Konkretne miejsce, jak „blok” czy „działka” jest zaludnione osobnymi bytami, z
których każdy ma historię i rolą czytelnika jest kolejność poznania, czy też
odrzucenia ich losów.
Więc czym jest „różyczka”?
Jestem gruby i mieszkam z mamą napisał ok. 2000 r. Jędrzej
Kostecki. Wtedy to było odważne. Dziś nikogo nie wzrusza. To był pierwszy
polski blog. Po kilkunastu latach więcej bloguje niż blogi czyta. Nie byłoby całego
zamieszania, gdyby programista i autor kilku ważnych tekstów, zatrudniony w
1979 r. na Uniwersytecie w Wisconsin Dave Winer, nie ukończył w jedenaście lat
później projektu „Manilla” pozwalającego na udostępnianie własnych zasobów
innemu internaucie i dopisywanie komentarzy.

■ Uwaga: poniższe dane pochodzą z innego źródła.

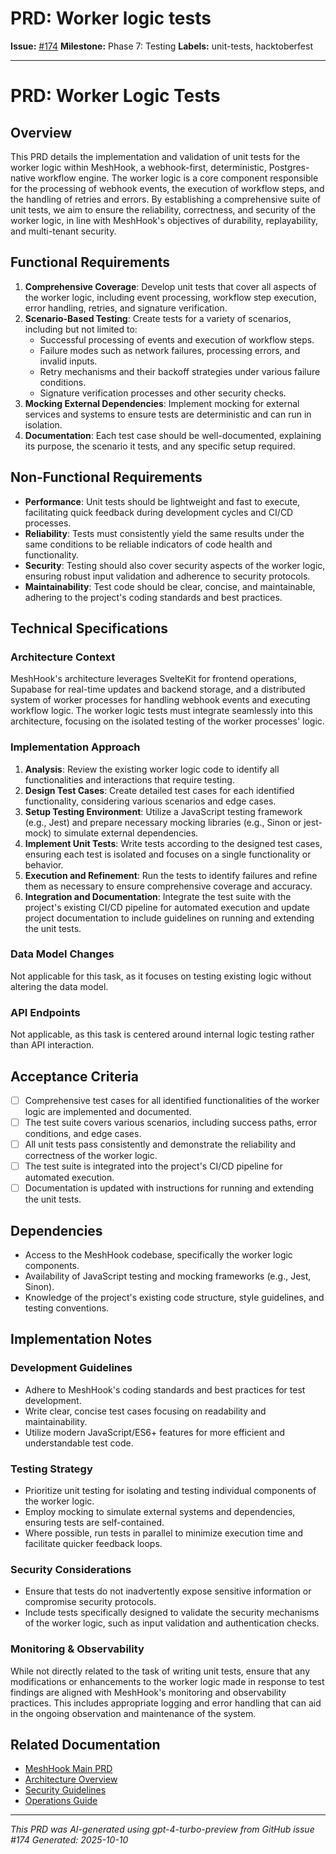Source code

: # PRD: Worker logic tests

**Issue:** [#174](https://github.com/profullstack/meshhook/issues/174)
**Milestone:** Phase 7: Testing
**Labels:** unit-tests, hacktoberfest

---

# PRD: Worker Logic Tests

## Overview

This PRD details the implementation and validation of unit tests for the worker logic within MeshHook, a webhook-first, deterministic, Postgres-native workflow engine. The worker logic is a core component responsible for the processing of webhook events, the execution of workflow steps, and the handling of retries and errors. By establishing a comprehensive suite of unit tests, we aim to ensure the reliability, correctness, and security of the worker logic, in line with MeshHook's objectives of durability, replayability, and multi-tenant security.

## Functional Requirements

1. **Comprehensive Coverage**: Develop unit tests that cover all aspects of the worker logic, including event processing, workflow step execution, error handling, retries, and signature verification.
2. **Scenario-Based Testing**: Create tests for a variety of scenarios, including but not limited to:
   - Successful processing of events and execution of workflow steps.
   - Failure modes such as network failures, processing errors, and invalid inputs.
   - Retry mechanisms and their backoff strategies under various failure conditions.
   - Signature verification processes and other security checks.
3. **Mocking External Dependencies**: Implement mocking for external services and systems to ensure tests are deterministic and can run in isolation.
4. **Documentation**: Each test case should be well-documented, explaining its purpose, the scenario it tests, and any specific setup required.

## Non-Functional Requirements

- **Performance**: Unit tests should be lightweight and fast to execute, facilitating quick feedback during development cycles and CI/CD processes.
- **Reliability**: Tests must consistently yield the same results under the same conditions to be reliable indicators of code health and functionality.
- **Security**: Testing should also cover security aspects of the worker logic, ensuring robust input validation and adherence to security protocols.
- **Maintainability**: Test code should be clear, concise, and maintainable, adhering to the project's coding standards and best practices.

## Technical Specifications

### Architecture Context

MeshHook's architecture leverages SvelteKit for frontend operations, Supabase for real-time updates and backend storage, and a distributed system of worker processes for handling webhook events and executing workflow logic. The worker logic tests must integrate seamlessly into this architecture, focusing on the isolated testing of the worker processes' logic.

### Implementation Approach

1. **Analysis**: Review the existing worker logic code to identify all functionalities and interactions that require testing.
2. **Design Test Cases**: Create detailed test cases for each identified functionality, considering various scenarios and edge cases.
3. **Setup Testing Environment**: Utilize a JavaScript testing framework (e.g., Jest) and prepare necessary mocking libraries (e.g., Sinon or jest-mock) to simulate external dependencies.
4. **Implement Unit Tests**: Write tests according to the designed test cases, ensuring each test is isolated and focuses on a single functionality or behavior.
5. **Execution and Refinement**: Run the tests to identify failures and refine them as necessary to ensure comprehensive coverage and accuracy.
6. **Integration and Documentation**: Integrate the test suite with the project's existing CI/CD pipeline for automated execution and update project documentation to include guidelines on running and extending the unit tests.

### Data Model Changes

Not applicable for this task, as it focuses on testing existing logic without altering the data model.

### API Endpoints

Not applicable, as this task is centered around internal logic testing rather than API interaction.

## Acceptance Criteria

- [ ] Comprehensive test cases for all identified functionalities of the worker logic are implemented and documented.
- [ ] The test suite covers various scenarios, including success paths, error conditions, and edge cases.
- [ ] All unit tests pass consistently and demonstrate the reliability and correctness of the worker logic.
- [ ] The test suite is integrated into the project's CI/CD pipeline for automated execution.
- [ ] Documentation is updated with instructions for running and extending the unit tests.

## Dependencies

- Access to the MeshHook codebase, specifically the worker logic components.
- Availability of JavaScript testing and mocking frameworks (e.g., Jest, Sinon).
- Knowledge of the project's existing code structure, style guidelines, and testing conventions.

## Implementation Notes

### Development Guidelines

- Adhere to MeshHook's coding standards and best practices for test development.
- Write clear, concise test cases focusing on readability and maintainability.
- Utilize modern JavaScript/ES6+ features for more efficient and understandable test code.

### Testing Strategy

- Prioritize unit testing for isolating and testing individual components of the worker logic.
- Employ mocking to simulate external systems and dependencies, ensuring tests are self-contained.
- Where possible, run tests in parallel to minimize execution time and facilitate quicker feedback loops.

### Security Considerations

- Ensure that tests do not inadvertently expose sensitive information or compromise security protocols.
- Include tests specifically designed to validate the security mechanisms of the worker logic, such as input validation and authentication checks.

### Monitoring & Observability

While not directly related to the task of writing unit tests, ensure that any modifications or enhancements to the worker logic made in response to test findings are aligned with MeshHook's monitoring and observability practices. This includes appropriate logging and error handling that can aid in the ongoing observation and maintenance of the system.

## Related Documentation

- [MeshHook Main PRD](../PRD.md)
- [Architecture Overview](../Architecture.md)
- [Security Guidelines](../Security.md)
- [Operations Guide](../Operations.md)

---

*This PRD was AI-generated using gpt-4-turbo-preview from GitHub issue #174*
*Generated: 2025-10-10*
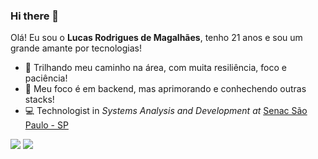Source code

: ### Hi there 👋 ###

Olá! Eu sou o <b>Lucas Rodrigues de Magalhães</b>, tenho 21 anos e sou um grande amante por tecnologias!


- 🔭 Trilhando meu caminho na área, com muita resiliência, foco e paciência!
- 🌱 Meu foco é em backend, mas aprimorando e conhechendo outras stacks!
- 💻 Technologist in *Systems Analysis and Development at* [Senac São Paulo - SP](https://www.sp.senac.br/)


<div> 
  <a href = "mailto:lucasromagalhaes@gmail.com"><img src="https://img.shields.io/badge/-Gmail-%23333?style=for-the-badge&logo=gmail&logoColor=red" target="_blank"></a>
  <a href="https://www.linkedin.com/in/lucasrmagalhaess/" target="_blank"><img src="https://img.shields.io/badge/-LinkedIn-%230077B5?style=for-the-badge&logo=linkedin&logoColor=red" target="_blank"></a> 
  
</div>


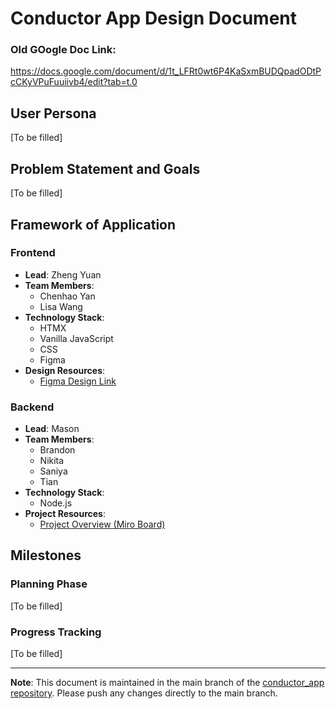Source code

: # Conductor App Design Document

### Old GOogle Doc Link:
https://docs.google.com/document/d/1t_LFRt0wt6P4KaSxmBUDQpadODtPcCKyVPuFuuiivb4/edit?tab=t.0

## User Persona
[To be filled]

## Problem Statement and Goals
[To be filled]

## Framework of Application

### Frontend
- **Lead**: Zheng Yuan
- **Team Members**: 
  - Chenhao Yan
  - Lisa Wang
- **Technology Stack**:
  - HTMX
  - Vanilla JavaScript
  - CSS
  - Figma
- **Design Resources**:
  - [Figma Design Link](https://www.figma.com/design/hZKquaTJjkkGq1anwcZVLh/Untitled?node-id=1-3258&t=qhUP2OdMfE7drAz3-1)

### Backend
- **Lead**: Mason
- **Team Members**:
  - Brandon
  - Nikita
  - Saniya
  - Tian
- **Technology Stack**:
  - Node.js
- **Project Resources**:
  - [Project Overview (Miro Board)](https://miro.com/app/board/uXjVJzfnF8M=/?share_link_id=649987878540)

## Milestones

### Planning Phase
[To be filled]

### Progress Tracking
[To be filled]

---
**Note**: This document is maintained in the main branch of the [conductor_app repository](https://github.com/CSE210-fa25-team10/conductor_app). Please push any changes directly to the main branch.
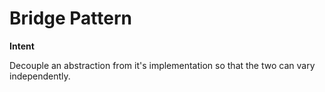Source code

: # Bridge Pattern

  __Intent__

  Decouple an abstraction from it's implementation so that the two can vary
  independently.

Nie wiadomo dokładnie, kto pierwszy zamieścił w sieci
formę przypominającą wirtualny pamiętnik. Wiadomo natomiast, że między
kwietniem, a majem 1999 r. Peter Merholz użył pierwszy raz określenia „we blog”.
Z
punktu widzenia teorii literatury, swoboda w wędrówce między wątkami nakazuje
zaklasyfikować blog do kategorii hipertekstu..., ale czym w takim razie jest
tak naprawdę blog? Czy w Polsce kontynuacją sarmackiego „silva rerum”?
Polacy,
na wzór swych przodków tworzą mniej lub bardziej doniosłe kroniki swego życia,
lecz w polskim świecie internetowych sztambuchów – w odróżnieniu od
amerykańskiego – przeważa anonimowość. Coraz rzadziej skrywana – to trzeba
przyznać. Nad celebrytyzmem, do którego pikują polscy blogerzy nie warto się
zatrzymywać. Jeśli, idąc za Schopenhauerem, uznamy człowieka za jedyną istotę
zdolną do czynienia nieusprawiedliwionych złośliwości, to wielu celebrytoblogerów
i ich komentatorów internetowych osiągnęło pełnię człowieczeństwa.
Blogi
(nawet, gdy jeszcze nie miały swojej nazwy) doczekały się klasyfikacji
teoretycznej. Francuski literaturoznawca Phillipe Lejeune już w 1992 r. założył
stowarzyszenie APA – Association Pour l’Autobiographie (Stowarzyszenie dla
Autobiografii i Dziedzictwa Autobiograficznego), które zajmuje się badaniem
pamiętników i zwierzeń intymnych zwykłych ludzi, a w 2000 r. przeprowadził
ankietę wśród internautów publikujących pamiętniki online. Wnioski, do których
doszedł były zaskakujące dla samego badacza. Praktycznie nie było wyznania
pozbawionego elementu autokreacji, internetowi (francuscy) pamiętnikarze
zanurzali się w potocznie mówiąc zmyśleniu. Lejeune analizując blogi osiągnął efekt
analogiczny z rozbiorem „Dzienników” Gombrowicza, brak tożsamości autora,
narratora i bohatera (czyli brak „paktu autobiograficznego”) pozwolił mu cały
cybergatunek zaliczyć do „autofikcji” i tym samym uznać za jedną z
najważniejszych cech literatury naszych czasów.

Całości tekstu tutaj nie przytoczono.